À stimuler tout le temps le sol, ne risque-t-on pas cependant de l’épuiser?
➤ Au contraire! Les études menées par l’Institut de l’agriculture durable que j’ai cofondé le prouvent: plus je nourris mon sol, plus il est fertile, et plus je produis de biomasse. Mon sol fonctionne comme un tube digestif, il faut l’alimenter avec une ration adaptée, comme n’importe quel être vivant! Par contre, ce qui épuise le sol, c’est de trop le travailler, d’exporter sa paille et de le laisser nu au soleil. Et plutôt que de trop le fertiliser, mieux vaut donc intégrer des plantes compagnes dans son colza, ou même pratiquer des mélanges variétaux dans ses blés, dont on augmentera par ailleurs massivement la densité au moment des semis (500 grains au m2). Je recommande également de mixer les types variétaux dans la même parcelle: hauts et bas, avec et sans barbe, à port étalé et à port dressé. Un tel mélange empêchera efficacement toute levée d’adventice.

Mais rares seront les moulins à accepter de telles récoltes…
➤ C’est bien là le problème que rencontrent tous les agriculteurs qui veulent faire évoluer leurs pratiques! L’agro-industrie est un frein au changement. Elle n’accompagne pas les paysans dans leur évolution. Elle les force à rester dans un schéma classique de dépendance à la chimie, c’est regrettable.

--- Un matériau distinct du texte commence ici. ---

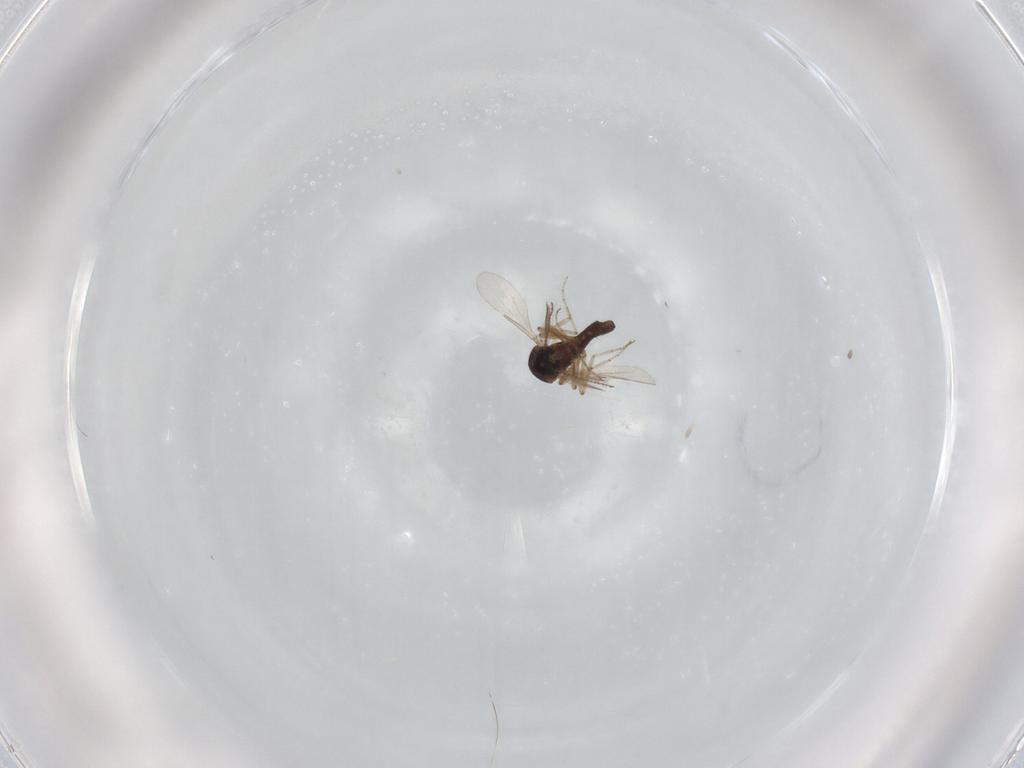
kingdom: Animalia
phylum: Arthropoda
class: Insecta
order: Diptera
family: Ceratopogonidae
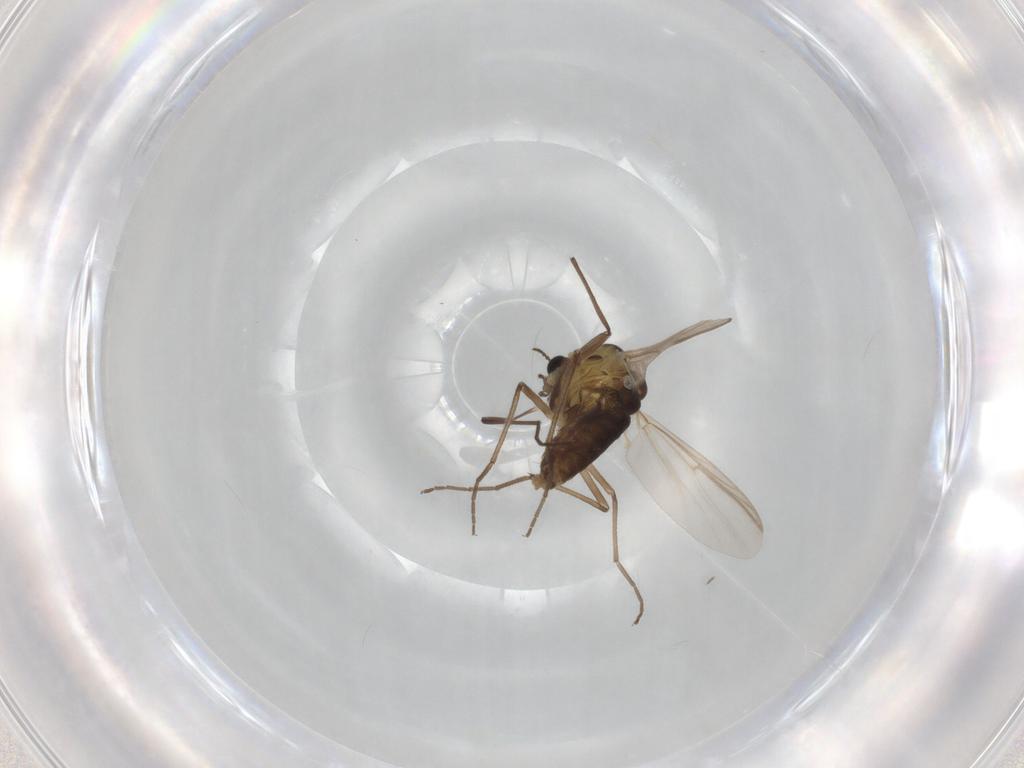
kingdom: Animalia
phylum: Arthropoda
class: Insecta
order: Diptera
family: Chironomidae
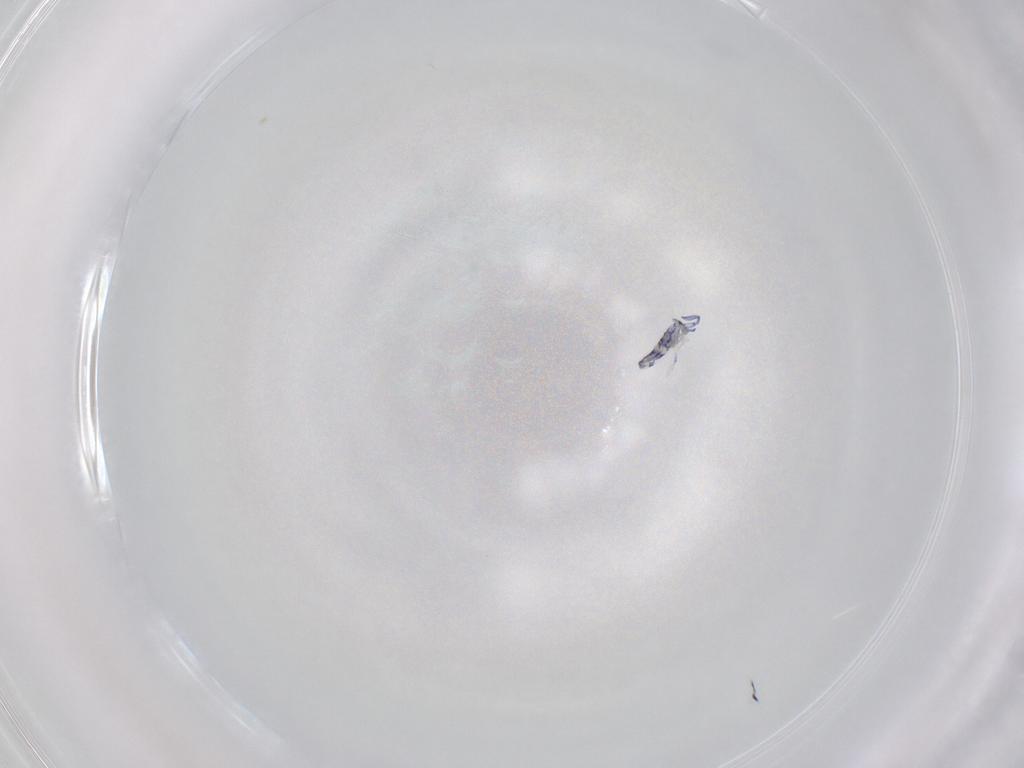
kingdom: Animalia
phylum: Arthropoda
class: Collembola
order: Entomobryomorpha
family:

Finalement, vos principes agronomiques visant à fermer les cycles pour se passer d’intrants se rapprochent de ceux prônés par l’agriculture biologique…
➤ À la seule différence que les bios travaillent, la plupart du temps, leur sol. Or dès qu’on gratte la terre, on minéralise la matière organique et on provoque des pertes d’humus. C’est un gâchis monumental, quand on sait que les plantes cultivées absorbent majoritairement leurs nutriments dans cet humus. Tant que les agriculteurs bios laboureront, ils seront condamnés à l’échec. D’ailleurs, leur pratique ne résistera pas à l’épreuve du changement climatique.

Justement, on vous entend souvent affirmer que «l’agriculture de conservation est le seul outil rentable pour séquestrer durablement du carbone et ainsi répondre au changement climatique». Qu’entendez-vous par là?
➤ Que les paysans ont un atout fondamental: celui de pouvoir stocker du carbone atmosphérique dans les sols, répondant ainsi à une problématique sociétale gigantesque. Nos dirigeants ont tendance à l’oublier, mais l’agriculture est un formidable outil de lutte contre le changement climatique, puisque, en ne dépensant rien et en continuant de fournir des services à la société, elle recycle le CO2, par la magie de la photosynthèse. Selon mes calculs, un hectare cultivé peut séquestrer ainsi 37 tonnes de CO2, soit dix tonnes de carbone pur. À l’échelle de la France, cela signifie que l’agriculture a la possibilité de compenser la moitié des émissions de gaz à effet de serre, à condition, pour cela, d’avoir des sols vivants couverts et non travaillés. Il faudrait donc des politiques publiques favorisant la création de puits de carbone agricoles et reconnaissant enfin le rôle clé de l’agriculture en la matière.

Texte(s): Claire Muller
Photo(s): Claire Muller

Bon à savoir

Konrad Schreiber était l’invité de Proconseil et de Swiss No-Till en octobre dernier. Cette dernière association, qui défend une agriculture respectueuse du sol, propose régulièrement des visites de culture et des journées thématiques. La prochaine aura lieu le 2 juillet 2020, dans le cadre du 8e Congrès mondial sur l’agriculture de conservation qui se déroulera dans les parcelles de Witzwil, à Gampelen (BE).
+ d’infos www.no-till.ch; www.8wcca.org

Bio express

Âgé de 58 ans, Konrad Schreiber est né dans le sud-ouest de la France, de parents agriculteurs ayant émigré d’Allemagne de l’Est. Lui-même exploitant agricole jusqu’à ses 45 ans, cet ingénieur agronome a créé en 2008 l’Institut de l’agriculture durable, qui défend politiquement la notion d’agroécologie et dispense en France et à l’étranger des formations destinées à redonner vie aux sols.